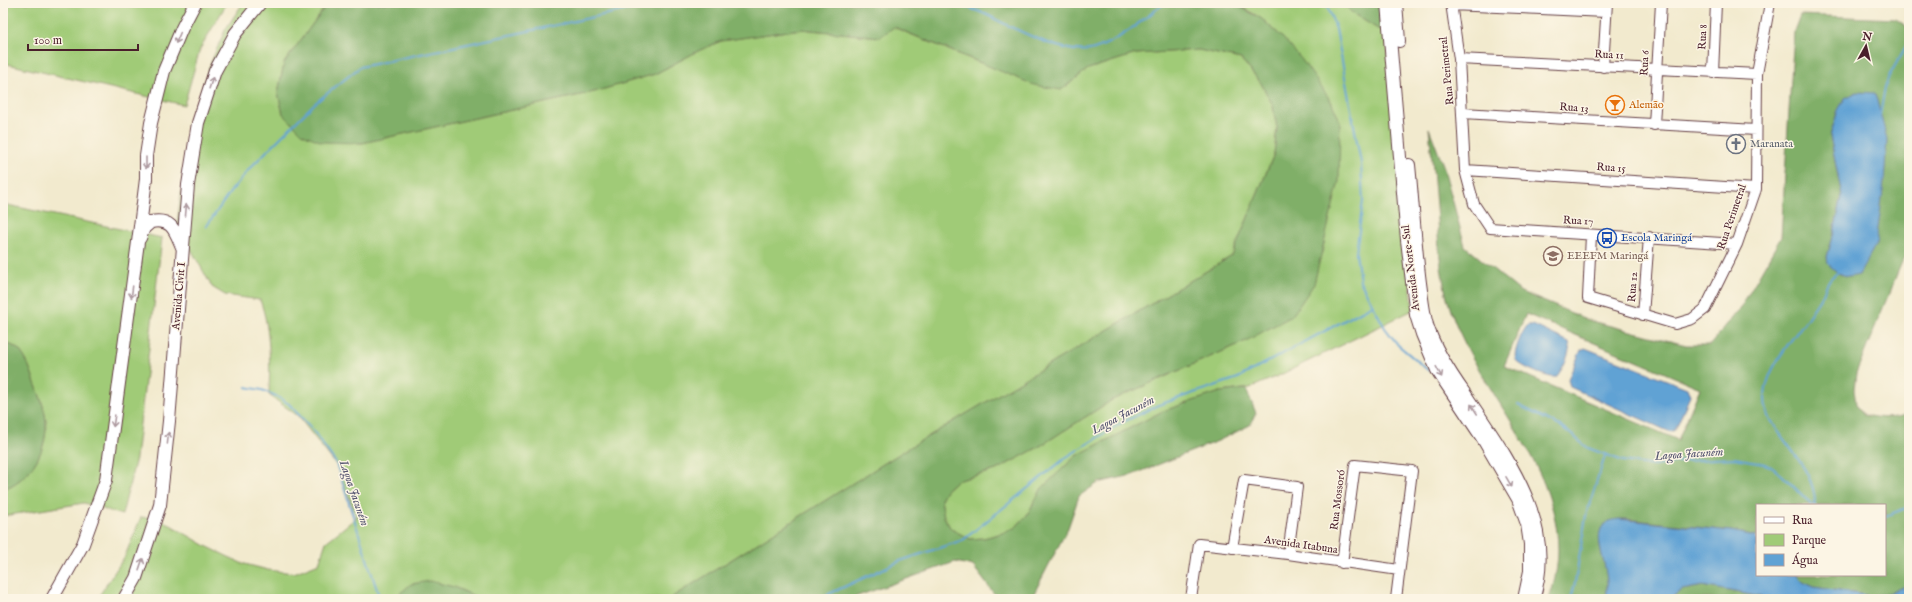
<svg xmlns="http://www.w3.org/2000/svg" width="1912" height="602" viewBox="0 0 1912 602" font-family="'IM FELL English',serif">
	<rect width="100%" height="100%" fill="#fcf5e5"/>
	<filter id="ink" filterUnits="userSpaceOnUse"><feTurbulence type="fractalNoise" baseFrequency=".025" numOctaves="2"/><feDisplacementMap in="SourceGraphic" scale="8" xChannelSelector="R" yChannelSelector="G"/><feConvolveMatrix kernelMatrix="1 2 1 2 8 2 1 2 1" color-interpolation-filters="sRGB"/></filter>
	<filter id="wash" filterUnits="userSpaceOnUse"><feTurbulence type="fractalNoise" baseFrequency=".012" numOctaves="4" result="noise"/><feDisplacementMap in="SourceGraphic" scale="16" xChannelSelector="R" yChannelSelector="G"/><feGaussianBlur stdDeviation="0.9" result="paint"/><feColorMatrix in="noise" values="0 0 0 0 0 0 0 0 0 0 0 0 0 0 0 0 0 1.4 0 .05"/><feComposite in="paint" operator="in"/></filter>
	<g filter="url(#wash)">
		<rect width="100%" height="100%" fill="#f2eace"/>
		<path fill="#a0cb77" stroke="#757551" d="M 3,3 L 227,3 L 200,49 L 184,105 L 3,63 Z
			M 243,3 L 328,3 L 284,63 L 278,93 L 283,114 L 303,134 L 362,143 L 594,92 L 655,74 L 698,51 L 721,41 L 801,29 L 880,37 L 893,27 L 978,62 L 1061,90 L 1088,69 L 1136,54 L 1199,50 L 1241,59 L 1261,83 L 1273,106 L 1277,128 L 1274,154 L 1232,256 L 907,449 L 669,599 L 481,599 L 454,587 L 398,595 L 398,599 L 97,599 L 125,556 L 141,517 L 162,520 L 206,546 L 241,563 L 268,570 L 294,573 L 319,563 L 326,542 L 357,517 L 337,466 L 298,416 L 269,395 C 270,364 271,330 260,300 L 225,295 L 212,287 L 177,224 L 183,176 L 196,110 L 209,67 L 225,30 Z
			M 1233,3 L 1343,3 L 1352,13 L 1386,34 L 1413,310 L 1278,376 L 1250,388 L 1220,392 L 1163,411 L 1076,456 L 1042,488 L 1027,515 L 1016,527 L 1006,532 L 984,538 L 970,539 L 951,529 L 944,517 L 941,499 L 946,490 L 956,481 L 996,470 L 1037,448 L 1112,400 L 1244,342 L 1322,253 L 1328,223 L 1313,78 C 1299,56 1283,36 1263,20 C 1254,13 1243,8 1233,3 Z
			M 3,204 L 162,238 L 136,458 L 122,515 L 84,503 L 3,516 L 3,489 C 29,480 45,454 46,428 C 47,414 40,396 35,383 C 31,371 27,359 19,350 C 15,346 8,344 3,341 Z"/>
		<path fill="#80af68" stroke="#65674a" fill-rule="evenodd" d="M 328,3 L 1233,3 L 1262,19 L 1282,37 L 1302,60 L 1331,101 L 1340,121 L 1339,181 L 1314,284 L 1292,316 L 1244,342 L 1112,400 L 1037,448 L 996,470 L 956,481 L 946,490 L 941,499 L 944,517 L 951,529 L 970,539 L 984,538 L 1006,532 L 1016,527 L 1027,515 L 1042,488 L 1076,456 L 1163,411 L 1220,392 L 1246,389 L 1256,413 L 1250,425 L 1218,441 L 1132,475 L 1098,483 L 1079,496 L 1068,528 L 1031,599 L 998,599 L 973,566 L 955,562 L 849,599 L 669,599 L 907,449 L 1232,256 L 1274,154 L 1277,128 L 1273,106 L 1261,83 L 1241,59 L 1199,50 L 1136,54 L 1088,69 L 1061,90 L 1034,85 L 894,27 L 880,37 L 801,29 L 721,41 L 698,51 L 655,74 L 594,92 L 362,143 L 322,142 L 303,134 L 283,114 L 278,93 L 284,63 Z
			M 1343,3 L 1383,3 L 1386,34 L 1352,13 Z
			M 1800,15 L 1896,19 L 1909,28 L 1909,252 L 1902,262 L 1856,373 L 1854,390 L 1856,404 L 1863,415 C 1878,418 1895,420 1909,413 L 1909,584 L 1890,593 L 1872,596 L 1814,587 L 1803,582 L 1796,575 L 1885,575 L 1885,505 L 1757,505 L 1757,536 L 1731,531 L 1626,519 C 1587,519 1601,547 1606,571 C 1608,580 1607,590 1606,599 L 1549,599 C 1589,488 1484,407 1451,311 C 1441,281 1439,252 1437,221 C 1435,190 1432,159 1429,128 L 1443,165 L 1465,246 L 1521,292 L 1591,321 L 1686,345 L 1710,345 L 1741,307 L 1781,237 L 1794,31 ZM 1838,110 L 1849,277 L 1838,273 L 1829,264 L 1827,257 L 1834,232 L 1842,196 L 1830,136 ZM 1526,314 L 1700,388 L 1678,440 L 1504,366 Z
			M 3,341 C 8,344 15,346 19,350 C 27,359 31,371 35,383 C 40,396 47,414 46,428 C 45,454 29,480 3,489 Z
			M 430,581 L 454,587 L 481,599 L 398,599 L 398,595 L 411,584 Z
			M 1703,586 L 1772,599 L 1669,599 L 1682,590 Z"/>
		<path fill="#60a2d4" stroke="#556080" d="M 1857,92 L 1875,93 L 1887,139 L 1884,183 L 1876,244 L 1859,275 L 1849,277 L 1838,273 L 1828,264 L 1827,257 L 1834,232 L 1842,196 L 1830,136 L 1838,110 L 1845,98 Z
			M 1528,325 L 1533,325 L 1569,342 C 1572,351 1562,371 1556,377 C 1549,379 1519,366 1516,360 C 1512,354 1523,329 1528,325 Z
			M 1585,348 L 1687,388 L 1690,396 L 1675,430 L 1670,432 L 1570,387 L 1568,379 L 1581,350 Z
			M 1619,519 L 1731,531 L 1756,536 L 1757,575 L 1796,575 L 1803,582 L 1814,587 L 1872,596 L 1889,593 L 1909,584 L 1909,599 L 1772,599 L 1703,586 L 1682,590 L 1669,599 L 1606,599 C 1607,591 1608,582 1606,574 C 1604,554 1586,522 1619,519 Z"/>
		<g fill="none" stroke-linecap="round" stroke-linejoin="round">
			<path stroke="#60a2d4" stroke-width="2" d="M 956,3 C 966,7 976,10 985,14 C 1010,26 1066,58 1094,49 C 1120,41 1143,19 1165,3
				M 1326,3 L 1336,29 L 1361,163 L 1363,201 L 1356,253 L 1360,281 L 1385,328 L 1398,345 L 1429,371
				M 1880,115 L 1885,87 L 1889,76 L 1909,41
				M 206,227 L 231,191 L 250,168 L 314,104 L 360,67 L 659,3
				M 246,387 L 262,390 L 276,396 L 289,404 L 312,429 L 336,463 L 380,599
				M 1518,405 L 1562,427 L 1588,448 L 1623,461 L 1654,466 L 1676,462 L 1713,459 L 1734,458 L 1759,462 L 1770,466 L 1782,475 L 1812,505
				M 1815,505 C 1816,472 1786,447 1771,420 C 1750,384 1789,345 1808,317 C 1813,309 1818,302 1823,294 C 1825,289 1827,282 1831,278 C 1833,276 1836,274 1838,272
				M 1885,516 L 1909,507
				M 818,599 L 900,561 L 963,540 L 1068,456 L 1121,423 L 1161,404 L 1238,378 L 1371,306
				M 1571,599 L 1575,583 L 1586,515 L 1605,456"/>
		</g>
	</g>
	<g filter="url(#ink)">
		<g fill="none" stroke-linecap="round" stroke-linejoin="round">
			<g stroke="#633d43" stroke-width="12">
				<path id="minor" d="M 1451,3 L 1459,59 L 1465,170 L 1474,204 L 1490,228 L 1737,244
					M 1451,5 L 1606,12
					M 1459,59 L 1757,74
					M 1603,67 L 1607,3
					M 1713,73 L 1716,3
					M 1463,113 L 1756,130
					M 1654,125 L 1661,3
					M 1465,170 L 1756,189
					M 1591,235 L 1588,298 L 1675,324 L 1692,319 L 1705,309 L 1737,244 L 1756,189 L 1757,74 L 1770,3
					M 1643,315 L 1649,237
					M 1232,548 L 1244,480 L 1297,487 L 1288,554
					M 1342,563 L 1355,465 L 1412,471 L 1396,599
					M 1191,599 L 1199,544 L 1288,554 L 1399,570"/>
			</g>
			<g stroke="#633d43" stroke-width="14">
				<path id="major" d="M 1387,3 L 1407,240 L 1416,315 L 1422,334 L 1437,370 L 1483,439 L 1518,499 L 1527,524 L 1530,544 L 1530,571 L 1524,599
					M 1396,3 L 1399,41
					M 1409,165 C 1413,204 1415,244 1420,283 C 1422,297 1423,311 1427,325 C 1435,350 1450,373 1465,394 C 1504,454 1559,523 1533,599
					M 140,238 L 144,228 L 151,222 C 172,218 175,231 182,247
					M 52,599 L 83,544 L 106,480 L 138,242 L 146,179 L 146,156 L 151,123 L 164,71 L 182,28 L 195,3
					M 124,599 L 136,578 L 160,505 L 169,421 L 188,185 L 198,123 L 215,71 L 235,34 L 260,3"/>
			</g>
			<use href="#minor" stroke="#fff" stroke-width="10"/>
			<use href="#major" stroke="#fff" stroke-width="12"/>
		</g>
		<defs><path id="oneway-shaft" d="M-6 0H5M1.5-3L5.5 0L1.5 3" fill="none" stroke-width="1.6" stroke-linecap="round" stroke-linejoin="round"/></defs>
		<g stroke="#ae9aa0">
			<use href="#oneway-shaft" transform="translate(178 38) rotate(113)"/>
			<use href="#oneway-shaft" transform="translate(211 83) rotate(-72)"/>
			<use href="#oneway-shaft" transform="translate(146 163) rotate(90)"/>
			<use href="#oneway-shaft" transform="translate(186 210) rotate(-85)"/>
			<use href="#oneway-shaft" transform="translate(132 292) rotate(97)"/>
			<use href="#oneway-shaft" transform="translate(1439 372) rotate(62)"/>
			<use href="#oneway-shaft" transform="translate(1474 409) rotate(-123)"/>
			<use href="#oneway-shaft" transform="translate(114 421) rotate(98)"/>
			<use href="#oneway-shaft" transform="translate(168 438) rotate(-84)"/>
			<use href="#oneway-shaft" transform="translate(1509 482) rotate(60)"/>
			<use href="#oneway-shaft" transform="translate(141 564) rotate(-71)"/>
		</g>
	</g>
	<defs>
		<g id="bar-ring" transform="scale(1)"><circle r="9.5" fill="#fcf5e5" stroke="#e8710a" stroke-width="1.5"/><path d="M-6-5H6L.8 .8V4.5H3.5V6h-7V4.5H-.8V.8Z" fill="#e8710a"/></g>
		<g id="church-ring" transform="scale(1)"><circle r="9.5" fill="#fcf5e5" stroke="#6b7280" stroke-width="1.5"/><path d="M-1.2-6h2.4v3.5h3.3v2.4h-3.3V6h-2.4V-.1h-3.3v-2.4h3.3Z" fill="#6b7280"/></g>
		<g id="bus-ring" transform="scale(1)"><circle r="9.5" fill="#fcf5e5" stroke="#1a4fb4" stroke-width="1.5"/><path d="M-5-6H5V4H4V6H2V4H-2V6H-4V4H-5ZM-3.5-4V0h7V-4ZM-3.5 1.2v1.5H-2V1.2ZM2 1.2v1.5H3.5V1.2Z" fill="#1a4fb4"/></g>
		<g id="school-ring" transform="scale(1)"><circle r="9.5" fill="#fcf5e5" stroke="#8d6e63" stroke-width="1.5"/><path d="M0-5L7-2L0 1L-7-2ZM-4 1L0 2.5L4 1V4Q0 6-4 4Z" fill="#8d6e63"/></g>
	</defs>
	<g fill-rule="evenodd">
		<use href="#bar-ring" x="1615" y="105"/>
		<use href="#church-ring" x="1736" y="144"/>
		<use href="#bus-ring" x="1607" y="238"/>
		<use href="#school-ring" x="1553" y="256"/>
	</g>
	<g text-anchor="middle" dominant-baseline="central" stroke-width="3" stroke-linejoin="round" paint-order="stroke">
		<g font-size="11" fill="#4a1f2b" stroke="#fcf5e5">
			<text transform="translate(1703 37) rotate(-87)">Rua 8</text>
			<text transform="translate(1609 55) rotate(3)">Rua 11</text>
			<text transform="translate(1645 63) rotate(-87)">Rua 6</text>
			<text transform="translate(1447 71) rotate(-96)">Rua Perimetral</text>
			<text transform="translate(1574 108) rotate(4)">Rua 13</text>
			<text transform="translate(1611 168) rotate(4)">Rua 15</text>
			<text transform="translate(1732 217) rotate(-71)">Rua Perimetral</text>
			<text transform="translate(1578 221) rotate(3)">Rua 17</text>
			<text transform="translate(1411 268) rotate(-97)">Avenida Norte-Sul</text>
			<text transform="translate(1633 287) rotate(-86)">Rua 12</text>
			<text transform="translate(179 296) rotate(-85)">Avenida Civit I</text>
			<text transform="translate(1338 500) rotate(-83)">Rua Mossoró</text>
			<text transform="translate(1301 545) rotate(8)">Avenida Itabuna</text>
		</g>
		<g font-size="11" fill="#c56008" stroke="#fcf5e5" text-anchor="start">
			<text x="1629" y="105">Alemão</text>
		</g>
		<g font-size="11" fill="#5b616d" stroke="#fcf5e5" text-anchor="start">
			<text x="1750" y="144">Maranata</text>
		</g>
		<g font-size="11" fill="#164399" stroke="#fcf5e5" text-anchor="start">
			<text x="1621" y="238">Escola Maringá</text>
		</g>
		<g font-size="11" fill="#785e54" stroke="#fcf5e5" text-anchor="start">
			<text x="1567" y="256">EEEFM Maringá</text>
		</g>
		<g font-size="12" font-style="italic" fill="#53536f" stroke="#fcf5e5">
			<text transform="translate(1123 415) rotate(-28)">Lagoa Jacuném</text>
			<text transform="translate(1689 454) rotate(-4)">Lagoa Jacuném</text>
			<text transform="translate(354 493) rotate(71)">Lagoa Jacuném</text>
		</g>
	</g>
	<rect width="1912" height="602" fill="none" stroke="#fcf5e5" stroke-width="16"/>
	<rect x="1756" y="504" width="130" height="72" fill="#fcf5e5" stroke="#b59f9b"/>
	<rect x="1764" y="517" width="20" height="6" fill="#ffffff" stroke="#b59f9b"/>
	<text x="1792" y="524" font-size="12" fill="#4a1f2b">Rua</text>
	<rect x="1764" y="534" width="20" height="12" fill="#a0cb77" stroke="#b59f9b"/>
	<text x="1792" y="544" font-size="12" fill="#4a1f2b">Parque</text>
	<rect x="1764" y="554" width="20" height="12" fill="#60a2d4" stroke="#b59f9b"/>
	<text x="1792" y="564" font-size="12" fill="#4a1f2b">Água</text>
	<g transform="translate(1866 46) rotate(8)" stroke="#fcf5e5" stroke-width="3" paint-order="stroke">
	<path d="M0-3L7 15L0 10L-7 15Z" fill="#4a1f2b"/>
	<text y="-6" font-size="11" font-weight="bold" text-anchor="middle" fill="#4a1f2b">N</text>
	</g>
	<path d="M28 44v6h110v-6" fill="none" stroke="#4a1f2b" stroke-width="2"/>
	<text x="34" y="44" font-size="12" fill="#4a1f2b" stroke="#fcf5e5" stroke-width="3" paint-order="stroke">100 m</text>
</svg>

Task goal: The answer must consist of every line from the entries above that contains "none".

Exercise response:
		<g fill="none" stroke-linecap="round" stroke-linejoin="round">
		<g fill="none" stroke-linecap="round" stroke-linejoin="round">
		<defs><path id="oneway-shaft" d="M-6 0H5M1.5-3L5.5 0L1.5 3" fill="none" stroke-width="1.6" stroke-linecap="round" stroke-linejoin="round"/></defs>
	<rect width="1912" height="602" fill="none" stroke="#fcf5e5" stroke-width="16"/>
	<path d="M28 44v6h110v-6" fill="none" stroke="#4a1f2b" stroke-width="2"/>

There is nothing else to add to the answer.